▶ _Problem to solve_: Return only the lines from the one that contains "left shoulder: (642, 172, -13)" through the last line of the records below, exactly as they stand. Pictures are not part of the copy.

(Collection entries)

* * * * * * * * *

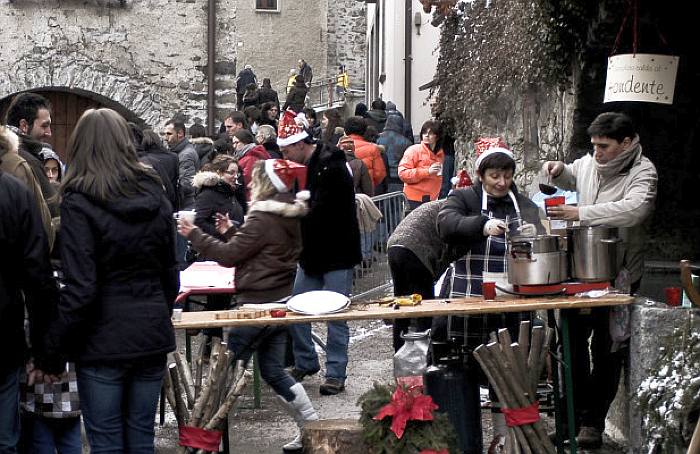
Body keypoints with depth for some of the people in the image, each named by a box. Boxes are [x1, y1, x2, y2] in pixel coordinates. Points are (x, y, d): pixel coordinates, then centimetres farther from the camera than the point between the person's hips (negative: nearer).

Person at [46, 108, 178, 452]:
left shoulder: (79, 203, -11)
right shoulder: (154, 195, 5)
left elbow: (80, 288, -16)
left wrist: (54, 344, -7)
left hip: (103, 341, -5)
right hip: (152, 334, 5)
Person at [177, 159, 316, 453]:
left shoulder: (263, 219, -19)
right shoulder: (289, 217, 9)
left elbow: (229, 256, -16)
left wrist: (195, 235, -9)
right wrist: (230, 232, 17)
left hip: (258, 303, -9)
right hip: (280, 301, 9)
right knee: (273, 371, 17)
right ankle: (311, 428, 18)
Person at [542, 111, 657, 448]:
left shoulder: (642, 172, -13)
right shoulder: (589, 163, 6)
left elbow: (634, 209, -33)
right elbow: (571, 178, 29)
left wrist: (581, 213, -34)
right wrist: (559, 170, 5)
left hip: (617, 275, -6)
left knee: (607, 351, 3)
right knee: (572, 341, 9)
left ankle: (594, 421, 15)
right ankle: (576, 414, 22)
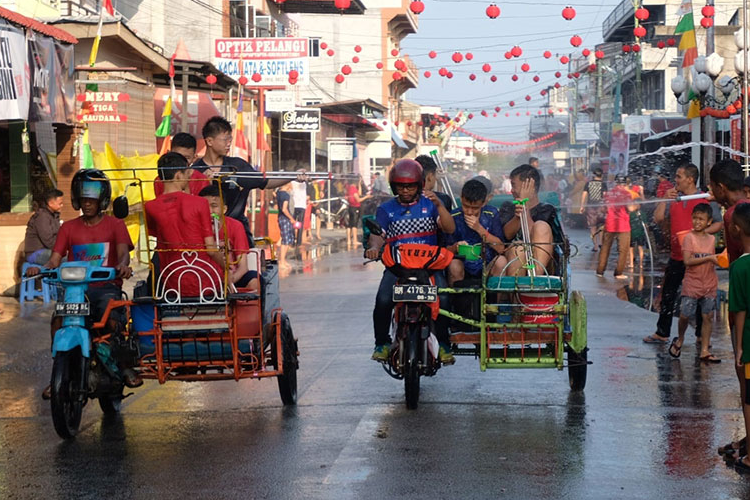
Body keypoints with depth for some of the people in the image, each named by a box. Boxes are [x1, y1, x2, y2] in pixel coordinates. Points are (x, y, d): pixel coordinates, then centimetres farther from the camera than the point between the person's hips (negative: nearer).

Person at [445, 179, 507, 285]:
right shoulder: (454, 217, -3)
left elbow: (501, 248, -8)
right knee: (454, 264, -32)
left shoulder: (491, 216, -1)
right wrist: (455, 247, -25)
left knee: (501, 260, -28)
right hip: (464, 268, -1)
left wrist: (479, 229, -15)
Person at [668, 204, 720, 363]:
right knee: (685, 316, -1)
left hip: (709, 286, 4)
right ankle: (680, 340, 27)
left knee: (707, 317, 4)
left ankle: (705, 351, 10)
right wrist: (709, 258, -23)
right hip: (691, 285, -4)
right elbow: (687, 260, -19)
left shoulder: (711, 239, 7)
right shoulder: (689, 238, -8)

* * * * * * * * *

▶ _Your solution_:
left shoulder: (642, 172, -13)
right shoulder: (589, 163, 6)
left elbow: (634, 209, -33)
right elbow: (571, 178, 29)
left wrist: (581, 213, -34)
right wrist: (559, 170, 5)
left hip: (617, 275, -6)
left knee: (607, 351, 3)
right knee: (572, 341, 9)
left ankle: (594, 421, 15)
right ankle: (576, 414, 22)
Body keypoints with depth for some of the people in the image, each named by a box. Boxes are [x1, y1, x2, y2] in pixel coordinates. Points are (x, y, d): pixel coordinates, then centimetres farther from the camera than the point between the person's hips (negative: nearer).

Person at [445, 179, 507, 285]:
right shoulder: (454, 217, -3)
left elbow: (501, 248, -8)
right knee: (454, 264, -32)
left shoulder: (491, 216, -1)
right wrist: (455, 247, -25)
left knee: (501, 260, -28)
right hip: (464, 268, -1)
left wrist: (479, 229, -15)
Person at [668, 204, 720, 363]:
right knee: (685, 316, -1)
left hip: (709, 286, 4)
right ankle: (680, 340, 27)
left knee: (707, 317, 4)
left ankle: (705, 351, 10)
right wrist: (709, 258, -23)
right hip: (691, 285, -4)
right elbow: (687, 260, -19)
left shoulder: (711, 239, 7)
right shoulder: (689, 238, -8)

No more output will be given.